PS – It’s fair to say that if Jon wrote this bit of the review, you’d hear about one of the best shows of the year. (And he might have dozed off to Julia if he’d been there).
Aldous Harding, Roundhouse, 5 December
I really loved this show. Aldous Harding is always described as a bit quirky, even weird; and she certainly has an unusual line in lyrics. (Show the ferret to the egg in “The Barrel” is an absolutely classic of the genre, rivalling stones smell good when you cuddle them on “Party”). Her music attracts epithets like gothic folk, but there are jazzy inflections, pop beats and a strong torch song element too. It also attracts a reverence from the people who come to see her. I don’t know of any other artist who commands such rapt silence from her audience (in rock venues) – and she doesn’t even ask. She just stares disconcertingly out at us, and we obey! It feels like that if we didn’t the whole thing might just crumble to dust.

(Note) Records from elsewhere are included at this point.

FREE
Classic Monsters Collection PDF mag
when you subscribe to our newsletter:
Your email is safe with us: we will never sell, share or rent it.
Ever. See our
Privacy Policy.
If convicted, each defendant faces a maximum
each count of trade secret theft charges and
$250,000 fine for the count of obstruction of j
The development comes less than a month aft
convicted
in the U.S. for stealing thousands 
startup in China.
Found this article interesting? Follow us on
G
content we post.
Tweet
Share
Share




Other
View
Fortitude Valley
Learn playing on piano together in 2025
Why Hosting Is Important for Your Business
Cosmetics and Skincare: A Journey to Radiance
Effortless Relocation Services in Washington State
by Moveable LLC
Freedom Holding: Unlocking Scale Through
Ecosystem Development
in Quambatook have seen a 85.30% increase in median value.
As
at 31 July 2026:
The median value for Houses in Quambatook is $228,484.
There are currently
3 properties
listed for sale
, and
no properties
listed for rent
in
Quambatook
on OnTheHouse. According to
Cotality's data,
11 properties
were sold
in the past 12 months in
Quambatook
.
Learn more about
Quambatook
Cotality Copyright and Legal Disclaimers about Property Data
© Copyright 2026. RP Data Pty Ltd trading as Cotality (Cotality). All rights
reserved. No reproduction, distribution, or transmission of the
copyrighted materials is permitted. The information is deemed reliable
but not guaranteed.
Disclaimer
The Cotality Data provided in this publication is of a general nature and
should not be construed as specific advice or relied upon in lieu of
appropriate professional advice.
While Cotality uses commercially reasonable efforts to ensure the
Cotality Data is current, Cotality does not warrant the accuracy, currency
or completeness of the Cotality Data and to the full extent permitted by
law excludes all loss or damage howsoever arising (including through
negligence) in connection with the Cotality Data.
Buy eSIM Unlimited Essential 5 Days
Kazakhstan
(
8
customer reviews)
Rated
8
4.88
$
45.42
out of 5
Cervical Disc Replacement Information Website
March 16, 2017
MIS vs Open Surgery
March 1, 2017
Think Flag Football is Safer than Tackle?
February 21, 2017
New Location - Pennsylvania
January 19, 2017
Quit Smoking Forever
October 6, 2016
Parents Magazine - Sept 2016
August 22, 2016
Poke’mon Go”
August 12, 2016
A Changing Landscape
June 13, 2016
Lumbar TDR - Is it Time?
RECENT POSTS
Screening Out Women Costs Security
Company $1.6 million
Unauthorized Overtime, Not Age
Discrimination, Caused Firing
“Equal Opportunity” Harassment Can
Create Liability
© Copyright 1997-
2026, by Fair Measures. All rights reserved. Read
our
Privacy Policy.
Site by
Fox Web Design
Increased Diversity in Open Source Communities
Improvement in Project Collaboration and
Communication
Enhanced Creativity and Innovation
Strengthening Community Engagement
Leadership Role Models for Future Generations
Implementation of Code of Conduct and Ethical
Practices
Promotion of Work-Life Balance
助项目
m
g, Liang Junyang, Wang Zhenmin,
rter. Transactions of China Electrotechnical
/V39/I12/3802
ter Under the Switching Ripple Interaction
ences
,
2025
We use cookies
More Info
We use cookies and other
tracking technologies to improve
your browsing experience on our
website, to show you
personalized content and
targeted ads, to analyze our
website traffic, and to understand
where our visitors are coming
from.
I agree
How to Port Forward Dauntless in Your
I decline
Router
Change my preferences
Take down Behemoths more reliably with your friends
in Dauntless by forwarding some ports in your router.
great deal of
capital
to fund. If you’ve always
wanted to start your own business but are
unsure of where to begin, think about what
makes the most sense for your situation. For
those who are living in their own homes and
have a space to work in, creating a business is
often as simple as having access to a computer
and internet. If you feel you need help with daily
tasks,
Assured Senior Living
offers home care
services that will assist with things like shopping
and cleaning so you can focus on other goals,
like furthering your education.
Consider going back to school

She began as she did at Green Man with a couple of solo efforts. Seated and playing a melodious acoustic guitar. And utterly captivating. The first two songs were both from her 2017 album “Party”. She opened with “I’m so Sorry”, which sounds like the title suggests, and then performed a beautiful version of “Living the Classics”. The first in her deeper, torch voice; the second the higher, almost child-like register. She moves from one to the other with ease, often within the same song. We then had a run of songs from this year’s album “Designer”, which I could have requested myself: “Designer”, “Zoo Eyes” (What am I doing in Dubai?), “Fixture Picture”, “Treasure”, “The Barrel” and “Damn”. The highlight maybe “Treasure”. The guitar and the piano like a bubbling stream, Aldous’s voice wistful; a kind of love song. Just beautiful. And for “Damn” she took to the keyboard, sitting alongside her colleague, the two of them like they could be something out of Kraftwerk.
The last song of the main set was the wonderful “Blend” from “Party, which gets close to having a dance beat, and is a firm crowd favourite. And she returned with “Imagining my Man” which was another of the best moments in an entrancing show, demonstrating her vocal range to full effect. She finished perversely of course, with a new song called “Old Peel”, which felt a bit out of keeping with the smooth virtuosity of the rest of the set. It was the closest to conventional rockiness that I’ve heard from her. Not a portent for the future, I hope. Having said that, my friend Tony (new to Aldous) declared it his favourite song!
She’s back in London for a concert at the Barbican on 20 May next year. Who knows what she’ll be doing by then, but I’m sure it will be as engrossing as ever. Bought my tickets already!